VocalEyes

Image of the Website
Text Recognition using Tesseract and TTS Conversion
Gemini API Listening

Inspiration

Visually impaired individuals face daily challenges in accessing printed or screen-based information. We were inspired to build VocalEyes as a way to empower them through technology—enabling real-time text detection from their surroundings and converting it into speech.

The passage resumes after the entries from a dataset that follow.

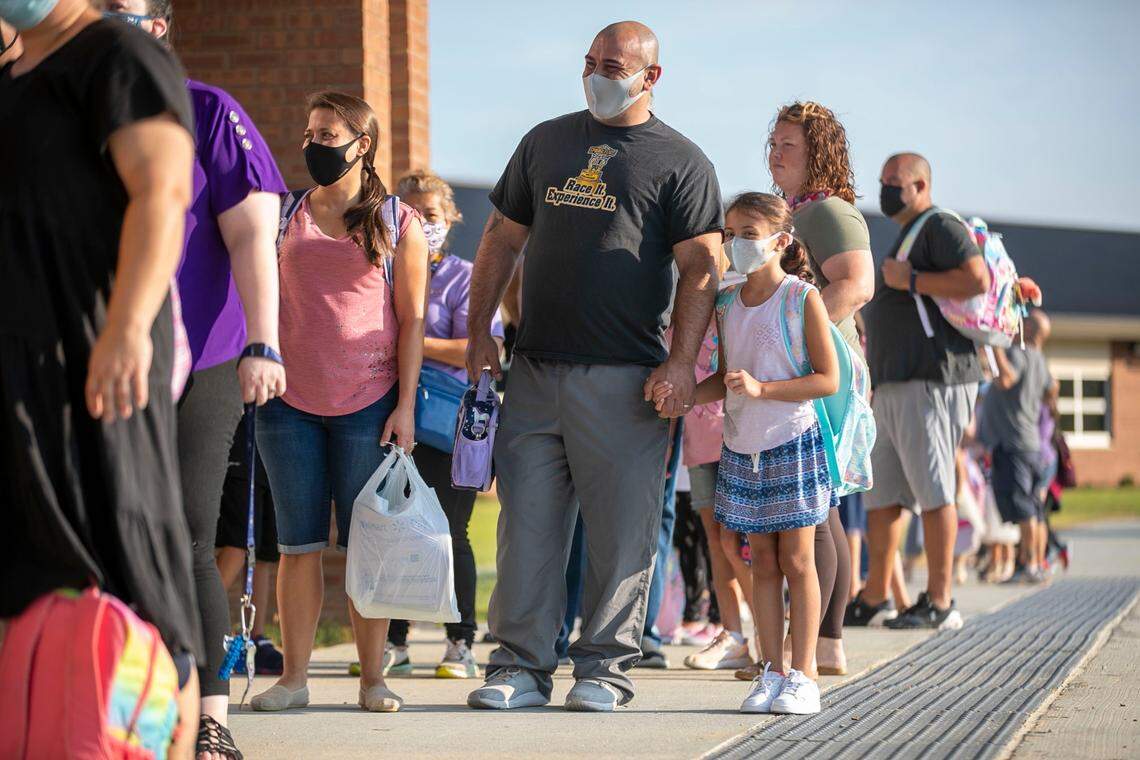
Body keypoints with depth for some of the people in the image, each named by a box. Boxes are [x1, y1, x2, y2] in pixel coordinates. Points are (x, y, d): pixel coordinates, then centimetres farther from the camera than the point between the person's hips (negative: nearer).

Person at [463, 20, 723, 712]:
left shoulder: (679, 162, 3)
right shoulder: (546, 143, 16)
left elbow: (701, 267, -4)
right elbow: (503, 239, 19)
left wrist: (683, 361, -14)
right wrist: (481, 330, 9)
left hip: (624, 380, -4)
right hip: (535, 370, 4)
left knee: (622, 530, -2)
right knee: (527, 523, 2)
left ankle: (605, 667, 7)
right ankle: (522, 666, 6)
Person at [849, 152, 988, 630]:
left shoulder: (940, 227, -4)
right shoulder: (905, 238, 27)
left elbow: (977, 280, -21)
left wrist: (908, 280, -15)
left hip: (931, 383, -10)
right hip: (893, 388, 10)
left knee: (932, 490, -10)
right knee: (881, 496, 9)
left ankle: (939, 603, -10)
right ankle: (873, 599, 14)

The idea stemmed from a desire to bridge the accessibility gap using computer vision and AI.

What it does

VocalEyes is a web-based application that:

Captures live video from the user's camera
Uses OCR (Tesseract.js) to detect and extract text from the video feed
Reads the recognized text aloud using text-to-speech
Object detection using OpenCV and YOLOv5 technologies to alert them about any obstacles
It's designed to be intuitive, accessible, and assistive—especially for users with visual impairments.
Includes Gemini assistant - to ask any further questions and

How we built it

We used:

HTML/CSS/JavaScript for the frontend UI
Tesseract.js for client-side OCR (Optical Character Recognition)
Google Translate API for text-to-speech functionality
Gemini API for Gemini assistant
All functionality is handled in-browser, keeping it lightweight and easy-to-use

Challenges we ran into

Making Tesseract.js work with live camera feed was tricky; we initially tried processing raw image data instead of using toDataURL(), which caused errors.
Debugging the OCR recognition took time.
Working with different browsers and camera permissions inconsistencies.